Assigned task:
Start at the top of the records below and copy them exactly to the end.

Records drawn from a dataset:
-=-=-=-=-
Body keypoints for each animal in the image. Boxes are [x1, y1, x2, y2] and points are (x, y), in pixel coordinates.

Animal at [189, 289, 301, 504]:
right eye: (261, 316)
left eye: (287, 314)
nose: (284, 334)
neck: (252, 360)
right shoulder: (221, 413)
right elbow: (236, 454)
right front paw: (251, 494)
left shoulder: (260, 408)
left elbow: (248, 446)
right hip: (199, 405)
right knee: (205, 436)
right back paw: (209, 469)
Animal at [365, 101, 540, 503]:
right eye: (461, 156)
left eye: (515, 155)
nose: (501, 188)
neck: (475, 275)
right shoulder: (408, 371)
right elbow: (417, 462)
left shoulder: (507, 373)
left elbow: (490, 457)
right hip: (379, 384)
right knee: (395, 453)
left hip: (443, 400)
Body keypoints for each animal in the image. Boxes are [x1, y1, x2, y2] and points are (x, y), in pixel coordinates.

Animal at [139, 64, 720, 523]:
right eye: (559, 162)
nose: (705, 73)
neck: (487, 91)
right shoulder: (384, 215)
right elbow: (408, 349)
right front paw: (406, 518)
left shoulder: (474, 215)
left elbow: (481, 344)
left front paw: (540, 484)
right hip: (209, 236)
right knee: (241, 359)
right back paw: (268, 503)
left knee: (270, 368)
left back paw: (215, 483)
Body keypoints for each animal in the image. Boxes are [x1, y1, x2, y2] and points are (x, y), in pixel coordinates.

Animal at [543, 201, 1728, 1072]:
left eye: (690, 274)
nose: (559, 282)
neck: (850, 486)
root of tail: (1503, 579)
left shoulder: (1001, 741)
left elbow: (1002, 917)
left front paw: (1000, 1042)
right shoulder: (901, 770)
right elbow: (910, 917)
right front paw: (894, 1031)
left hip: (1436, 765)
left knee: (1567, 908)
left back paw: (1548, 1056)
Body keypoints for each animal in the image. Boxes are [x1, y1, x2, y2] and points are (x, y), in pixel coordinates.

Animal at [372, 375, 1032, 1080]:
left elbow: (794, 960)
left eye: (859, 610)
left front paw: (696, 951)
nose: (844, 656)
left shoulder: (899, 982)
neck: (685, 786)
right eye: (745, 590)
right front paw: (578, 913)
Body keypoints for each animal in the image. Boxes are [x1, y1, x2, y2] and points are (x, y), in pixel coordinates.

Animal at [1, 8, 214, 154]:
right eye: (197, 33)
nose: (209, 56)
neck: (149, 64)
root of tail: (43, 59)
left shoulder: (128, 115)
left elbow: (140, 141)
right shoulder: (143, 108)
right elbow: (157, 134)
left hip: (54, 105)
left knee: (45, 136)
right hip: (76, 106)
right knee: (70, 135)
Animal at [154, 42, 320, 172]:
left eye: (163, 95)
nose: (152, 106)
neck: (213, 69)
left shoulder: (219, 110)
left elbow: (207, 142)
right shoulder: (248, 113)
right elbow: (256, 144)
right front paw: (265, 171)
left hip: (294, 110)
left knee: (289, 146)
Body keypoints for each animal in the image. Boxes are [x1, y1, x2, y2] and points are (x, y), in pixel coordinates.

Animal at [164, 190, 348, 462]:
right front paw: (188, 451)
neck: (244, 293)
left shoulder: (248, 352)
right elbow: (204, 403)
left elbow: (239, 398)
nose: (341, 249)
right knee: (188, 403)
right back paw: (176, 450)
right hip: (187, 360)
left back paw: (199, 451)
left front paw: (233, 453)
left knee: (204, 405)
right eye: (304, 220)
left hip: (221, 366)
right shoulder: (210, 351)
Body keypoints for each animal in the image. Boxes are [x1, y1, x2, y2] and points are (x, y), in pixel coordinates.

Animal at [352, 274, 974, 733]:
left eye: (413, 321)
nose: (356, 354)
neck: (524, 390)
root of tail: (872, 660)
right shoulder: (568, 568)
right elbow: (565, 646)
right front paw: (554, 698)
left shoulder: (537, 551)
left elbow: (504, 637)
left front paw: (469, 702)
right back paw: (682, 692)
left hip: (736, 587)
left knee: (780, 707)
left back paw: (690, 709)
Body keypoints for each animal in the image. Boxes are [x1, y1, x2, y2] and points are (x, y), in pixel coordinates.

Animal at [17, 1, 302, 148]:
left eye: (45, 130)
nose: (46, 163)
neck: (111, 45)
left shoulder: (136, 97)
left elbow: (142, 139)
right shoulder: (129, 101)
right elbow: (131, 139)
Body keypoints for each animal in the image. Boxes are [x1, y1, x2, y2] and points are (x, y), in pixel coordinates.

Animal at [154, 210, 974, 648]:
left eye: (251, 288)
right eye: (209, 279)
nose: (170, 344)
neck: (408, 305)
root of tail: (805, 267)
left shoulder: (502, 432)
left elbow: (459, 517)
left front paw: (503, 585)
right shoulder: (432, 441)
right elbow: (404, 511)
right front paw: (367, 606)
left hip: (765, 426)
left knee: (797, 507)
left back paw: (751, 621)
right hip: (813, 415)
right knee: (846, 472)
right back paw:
-=-=-=-=-
Solution for this task:
Body keypoints for each animal in the image. Boxes are [x1, y1, x2, y2] and points are (x, y), in pixel coordinates.

Animal at [189, 289, 301, 504]:
right eye: (261, 316)
left eye: (287, 314)
nose: (284, 334)
neck: (252, 360)
right shoulder: (221, 413)
right elbow: (236, 454)
right front paw: (251, 494)
left shoulder: (260, 408)
left elbow: (248, 446)
right hip: (199, 405)
right knee: (205, 436)
right back paw: (209, 469)
Animal at [365, 101, 540, 503]:
right eye: (461, 156)
left eye: (515, 155)
nose: (501, 188)
neck: (475, 275)
right shoulder: (408, 371)
right elbow: (417, 462)
left shoulder: (507, 373)
left elbow: (490, 457)
right hip: (379, 384)
right knee: (395, 453)
left hip: (443, 400)
Body keypoints for each animal in the image. Boxes are [x1, y1, x2, y2] and points are (x, y), in pixel coordinates.

Animal at [139, 64, 720, 523]:
right eye: (559, 162)
nose: (705, 73)
neck: (487, 91)
right shoulder: (384, 215)
right elbow: (408, 349)
right front paw: (406, 518)
left shoulder: (474, 215)
left elbow: (481, 344)
left front paw: (540, 484)
right hip: (209, 236)
right knee: (241, 359)
right back paw: (268, 503)
left knee: (270, 368)
left back paw: (215, 483)
Body keypoints for each animal in the image. Boxes are [x1, y1, x2, y2] and points are (x, y), in pixel coordinates.

Animal at [543, 201, 1728, 1072]:
left eye: (690, 274)
nose: (559, 282)
neck: (850, 486)
root of tail: (1503, 579)
left shoulder: (1001, 741)
left elbow: (1002, 917)
left front paw: (1000, 1042)
right shoulder: (901, 770)
right elbow: (910, 917)
right front paw: (894, 1031)
left hip: (1436, 765)
left knee: (1567, 908)
left back paw: (1548, 1056)
Body keypoints for each animal in the image. Boxes are [x1, y1, x2, y2] and points are (x, y), in pixel coordinates.

Animal at [372, 375, 1032, 1080]:
left elbow: (794, 960)
left eye: (859, 610)
left front paw: (696, 951)
nose: (844, 656)
left shoulder: (899, 982)
neck: (685, 786)
right eye: (745, 590)
right front paw: (578, 913)
Body keypoints for each animal in the image. Boxes are [x1, y1, x2, y2] and points are (x, y), in pixel coordinates.

Animal at [1, 8, 214, 154]:
right eye: (197, 33)
nose: (209, 56)
neck: (149, 64)
root of tail: (43, 59)
left shoulder: (128, 115)
left elbow: (140, 141)
right shoulder: (143, 108)
right elbow: (157, 134)
left hip: (54, 105)
left knee: (45, 136)
right hip: (76, 106)
right knee: (70, 135)
Animal at [154, 42, 320, 172]:
left eye: (163, 95)
nose: (152, 106)
neck: (213, 69)
left shoulder: (219, 110)
left elbow: (207, 142)
right shoulder: (248, 113)
right elbow: (256, 144)
right front paw: (265, 171)
left hip: (294, 110)
left knee: (289, 146)
Body keypoints for each animal in the image. Boxes are [x1, y1, x2, y2] and points are (x, y), in pixel coordinates.

Animal at [164, 190, 348, 462]:
right front paw: (188, 451)
neck: (244, 293)
left shoulder: (248, 352)
right elbow: (204, 403)
left elbow: (239, 398)
nose: (341, 249)
right knee: (188, 403)
right back paw: (176, 450)
right hip: (187, 360)
left back paw: (199, 451)
left front paw: (233, 453)
left knee: (204, 405)
right eye: (304, 220)
left hip: (221, 366)
right shoulder: (210, 351)
Body keypoints for each animal in the image. Boxes are [x1, y1, x2, y2] and points are (x, y), in pixel coordinates.

Animal at [352, 274, 974, 733]:
left eye: (413, 321)
nose: (356, 354)
neck: (524, 390)
root of tail: (872, 660)
right shoulder: (568, 568)
right elbow: (565, 646)
right front paw: (554, 698)
left shoulder: (537, 551)
left elbow: (504, 637)
left front paw: (469, 702)
right back paw: (682, 692)
left hip: (736, 587)
left knee: (780, 707)
left back paw: (690, 709)
Body keypoints for each animal in the image. Boxes are [x1, y1, x2, y2] and points are (x, y), in pixel coordinates.

Animal at [17, 1, 302, 148]:
left eye: (45, 130)
nose: (46, 163)
neck: (111, 45)
left shoulder: (136, 97)
left elbow: (142, 139)
right shoulder: (129, 101)
right elbow: (131, 139)
Body keypoints for each animal in the image. Boxes are [x1, y1, x2, y2] and points are (x, y), in pixel coordinates.

Animal at [154, 210, 974, 648]:
left eye: (251, 288)
right eye: (209, 279)
nose: (170, 344)
neck: (408, 305)
root of tail: (805, 267)
left shoulder: (502, 432)
left elbow: (459, 517)
left front paw: (503, 585)
right shoulder: (432, 441)
right elbow: (404, 511)
right front paw: (367, 606)
left hip: (765, 426)
left knee: (797, 507)
left back paw: (751, 621)
right hip: (813, 415)
right knee: (846, 472)
right back paw:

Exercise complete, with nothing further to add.